Todo ese ambiente de disgregación política no es sino la consecuencia lógica de años de crisis económica y, sobre todo, de falta de respuestas efectivas a las necesidades reales de la gente. Y tiene lugar en un contexto exterior cada vez más adverso en el que la Unión Europea se ha convertido, por mor de la incapacidad de sus Estados miembros de coordinar sus políticas exteriores y de seguridad, interiores y exteriores, en un actor sin peso ni personalidad propia, receptor pasivo de las decisiones de otros. La crisis de asilo y refugio, que no cesa, ni en el volumen de los flujos ni en las cifras de víctimas, es el mejor ejemplo de cómo la debilidad de los 28 acaba forzando a los europeos a aceptar compromisos incompatibles con los principios y valores que dice defender.
La amenaza yihadista, las derivas autoritarias de Putin o Erdogan, los ahogamientos en el Mediterráneo, el auge del populismo xenófobo y la falta de crecimiento económico, todos estos problemas tienen un elemento en común que los vincula: la falta de liderazgo y propósito común y el agotamiento de las lealtades y solidaridades compartidas sin las cuales el proyecto europeo no se puede sostener. De los cuatro motores de la integración europea, ninguno de ellos funciona como otrora: la Alemania de Merkel sigue obsesionada con la austeridad presupuestaria, lo que la hace políticamente incompatible con la Italia de Renzi y la Francia de Hollande, cuyas preocupaciones existenciales están en lugares bien distintos, esto es, en la reforma institucional y el crecimiento económico en el primer caso y la seguridad interior y el desafío lepenista en el segundo. Y de la España de Rajoy solo se puede decir que ni está ni se la espera.

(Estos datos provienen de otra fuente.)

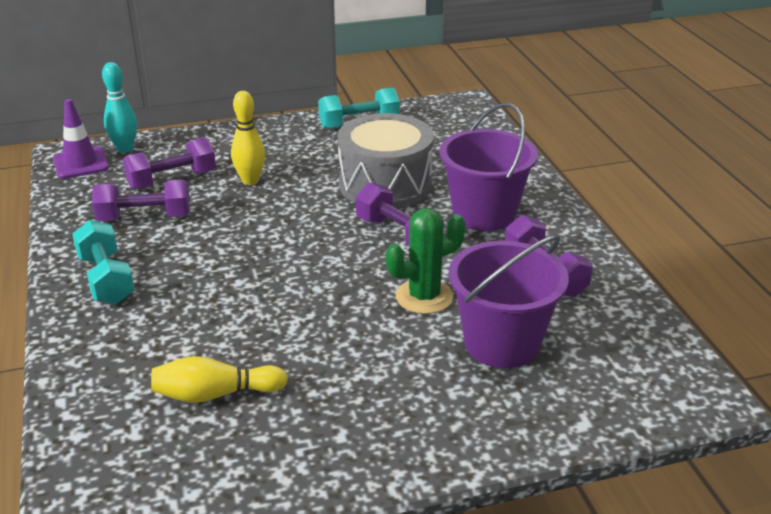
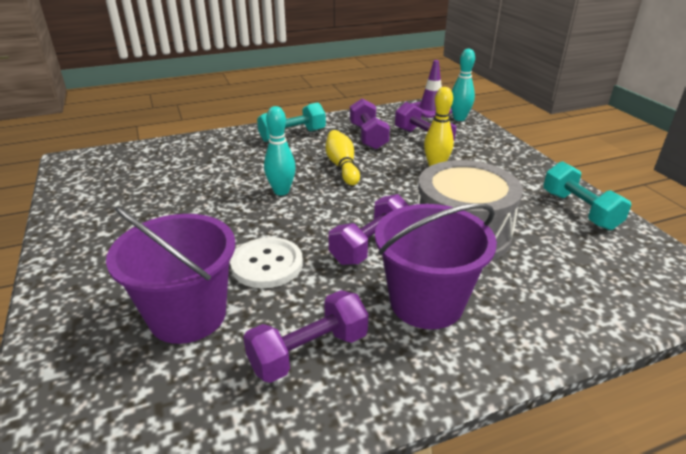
camera: 85 degrees right, 0 degrees up
yellow bowling pin [151,356,288,403] -> yellow bowling pin moved to [325,130,360,185]
green cactus [386,208,466,314] -> white button [230,237,303,288]
none -> turquoise bowling pin [264,106,296,196]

En esas circunstancias, no extraña ni que el presidente Juncker sea capaz de impulsar la Unión ni que la Alta Representante Mogherini haya podido lograr que Europa hable o actúe con una sola voz en el mundo.

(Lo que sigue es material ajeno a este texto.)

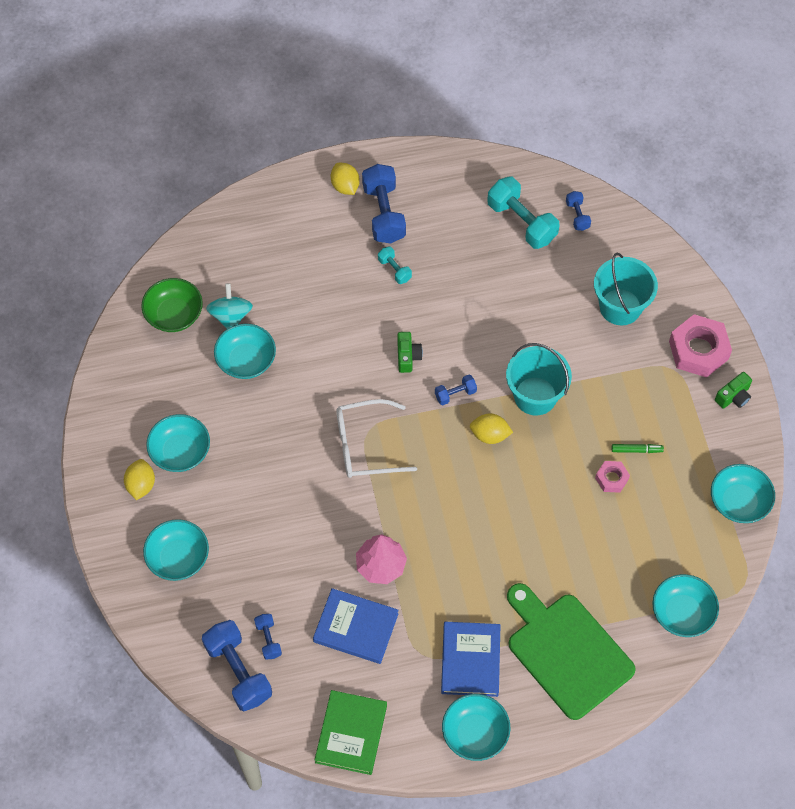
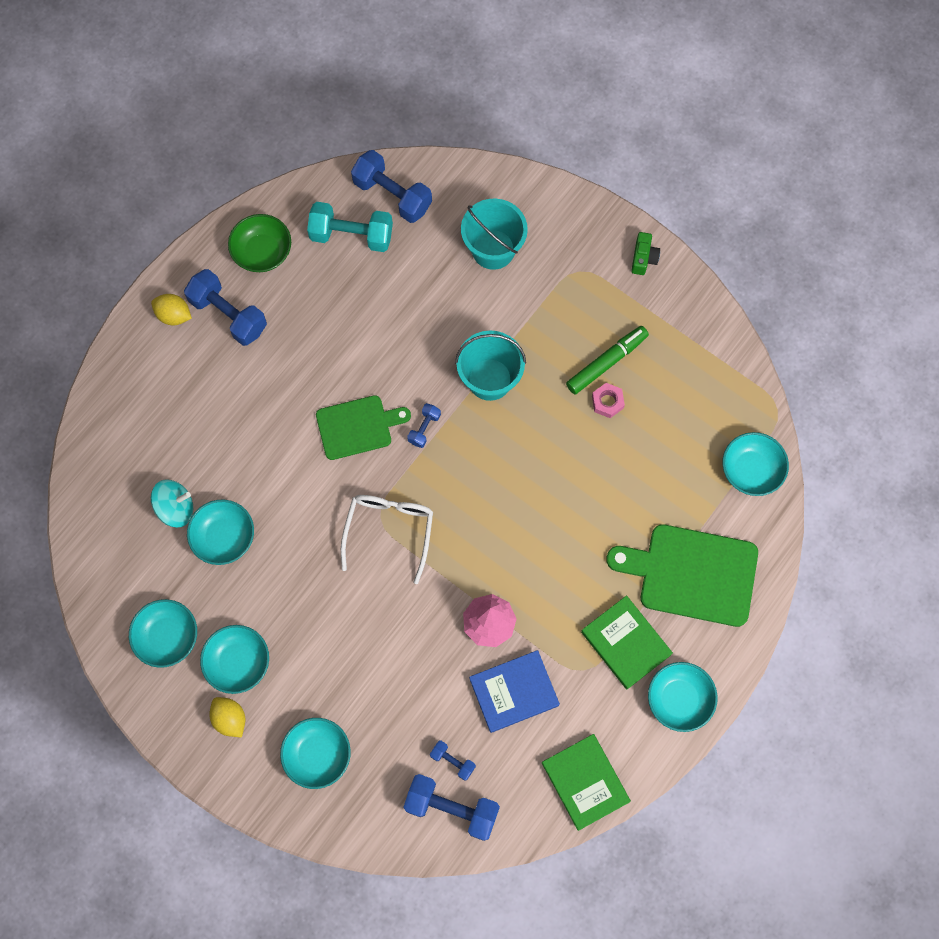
camera: 40 degrees left, 10 degrees up
green bowl [141,278,203,332] -> green bowl moved to [228,214,291,272]
turquoise spinning top [206,283,253,329] -> turquoise spinning top turned 120 degrees clockwise [151,479,194,527]
white glasses [336,399,417,478] -> white glasses turned 150 degrees clockwise [341,495,433,584]
turquoise dumbbell [378,246,412,284] -> none
green camera [397,332,423,373] -> green cutting board [316,395,411,460]
blue book [441,622,500,697] -> green book [581,595,673,689]
yellow lemon [470,413,513,444] -> none
blue dumbbell [566,191,591,231] -> blue dumbbell [351,150,432,223], size x1.98
green marker [612,444,664,453] -> green marker [566,326,649,394], size x1.87
pink nut [669,314,732,377] -> none
turquoise bowl [711,464,775,523] -> turquoise bowl moved to [129,599,197,668]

El reto de Juncker es explicar por qué la Unión Europea no resuelve los problemas que enfrenta
Los propósitos de relanzar la economía mediante un plan de inversiones, completar la integración de las políticas de inmigración y asilo, acomodar el Brexit y relanzar la política común de defensa son loables pero están tan gastados que cualquier inteligencia se resiente al volver a oírlos otra vez más. La cruda realidad es que Europa pende del hilo dibujado por Mario Draghi, con el BCE convertido en la última trinchera que nos separa del abismo. El verdadero reto de Juncker y de aquellos que le apoyan —conservadores, liberales y socialistas— no es explicar qué Europa necesitamos sino por qué parece imposible lograrla. La debilidad de la Europa de hoy no reside en la falta de ideas sino en la incapacidad de ponerlas en marcha.